The entries that follow should be duplicated in full, without a single alteration.
*** SUPPLIED DATA Section Begins ***
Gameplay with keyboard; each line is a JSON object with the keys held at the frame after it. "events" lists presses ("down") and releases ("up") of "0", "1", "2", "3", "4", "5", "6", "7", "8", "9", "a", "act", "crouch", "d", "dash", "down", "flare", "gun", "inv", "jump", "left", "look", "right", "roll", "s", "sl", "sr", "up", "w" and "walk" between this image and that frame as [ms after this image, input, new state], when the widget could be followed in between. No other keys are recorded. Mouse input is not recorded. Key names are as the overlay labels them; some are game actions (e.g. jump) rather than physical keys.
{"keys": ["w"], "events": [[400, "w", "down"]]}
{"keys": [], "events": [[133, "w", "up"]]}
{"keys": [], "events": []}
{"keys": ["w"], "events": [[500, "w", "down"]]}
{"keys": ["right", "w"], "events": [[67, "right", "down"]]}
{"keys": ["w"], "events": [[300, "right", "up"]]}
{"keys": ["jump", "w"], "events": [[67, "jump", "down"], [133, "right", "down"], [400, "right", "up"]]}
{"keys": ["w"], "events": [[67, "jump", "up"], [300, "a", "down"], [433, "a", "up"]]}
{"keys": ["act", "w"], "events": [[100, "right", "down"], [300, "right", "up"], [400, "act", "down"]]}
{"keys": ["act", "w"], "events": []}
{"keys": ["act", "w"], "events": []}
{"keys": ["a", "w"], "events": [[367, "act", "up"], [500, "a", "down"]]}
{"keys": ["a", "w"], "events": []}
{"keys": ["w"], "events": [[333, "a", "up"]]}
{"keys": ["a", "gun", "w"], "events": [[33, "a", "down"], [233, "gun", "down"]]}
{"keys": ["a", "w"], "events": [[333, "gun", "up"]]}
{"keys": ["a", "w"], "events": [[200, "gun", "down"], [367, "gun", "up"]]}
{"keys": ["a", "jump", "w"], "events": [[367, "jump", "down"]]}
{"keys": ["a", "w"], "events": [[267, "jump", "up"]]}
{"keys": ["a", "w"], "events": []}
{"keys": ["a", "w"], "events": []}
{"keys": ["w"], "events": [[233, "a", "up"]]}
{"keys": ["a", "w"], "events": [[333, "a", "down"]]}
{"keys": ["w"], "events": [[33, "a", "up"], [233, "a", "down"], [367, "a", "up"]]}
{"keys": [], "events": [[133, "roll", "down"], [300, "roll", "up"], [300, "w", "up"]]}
*** SUPPLIED DATA Section Ends ***
## WRITTEN RESPONSE
Gameplay with keyboard; each line is a JSON object with the keys held at the frame after it. "events" lists presses ("down") and releases ("up") of "0", "1", "2", "3", "4", "5", "6", "7", "8", "9", "a", "act", "crouch", "d", "dash", "down", "flare", "gun", "inv", "jump", "left", "look", "right", "roll", "s", "sl", "sr", "up", "w" and "walk" between this image and that frame as [ms after this image, input, new state], when the widget could be followed in between. No other keys are recorded. Mouse input is not recorded. Key names are as the overlay labels them; some are game actions (e.g. jump) rather than physical keys.
{"keys": ["w"], "events": [[400, "w", "down"]]}
{"keys": [], "events": [[133, "w", "up"]]}
{"keys": [], "events": []}
{"keys": ["w"], "events": [[500, "w", "down"]]}
{"keys": ["right", "w"], "events": [[67, "right", "down"]]}
{"keys": ["w"], "events": [[300, "right", "up"]]}
{"keys": ["jump", "w"], "events": [[67, "jump", "down"], [133, "right", "down"], [400, "right", "up"]]}
{"keys": ["w"], "events": [[67, "jump", "up"], [300, "a", "down"], [433, "a", "up"]]}
{"keys": ["act", "w"], "events": [[100, "right", "down"], [300, "right", "up"], [400, "act", "down"]]}
{"keys": ["act", "w"], "events": []}
{"keys": ["act", "w"], "events": []}
{"keys": ["a", "w"], "events": [[367, "act", "up"], [500, "a", "down"]]}
{"keys": ["a", "w"], "events": []}
{"keys": ["w"], "events": [[333, "a", "up"]]}
{"keys": ["a", "gun", "w"], "events": [[33, "a", "down"], [233, "gun", "down"]]}
{"keys": ["a", "w"], "events": [[333, "gun", "up"]]}
{"keys": ["a", "w"], "events": [[200, "gun", "down"], [367, "gun", "up"]]}
{"keys": ["a", "jump", "w"], "events": [[367, "jump", "down"]]}
{"keys": ["a", "w"], "events": [[267, "jump", "up"]]}
{"keys": ["a", "w"], "events": []}
{"keys": ["a", "w"], "events": []}
{"keys": ["w"], "events": [[233, "a", "up"]]}
{"keys": ["a", "w"], "events": [[333, "a", "down"]]}
{"keys": ["w"], "events": [[33, "a", "up"], [233, "a", "down"], [367, "a", "up"]]}
{"keys": [], "events": [[133, "roll", "down"], [300, "roll", "up"], [300, "w", "up"]]}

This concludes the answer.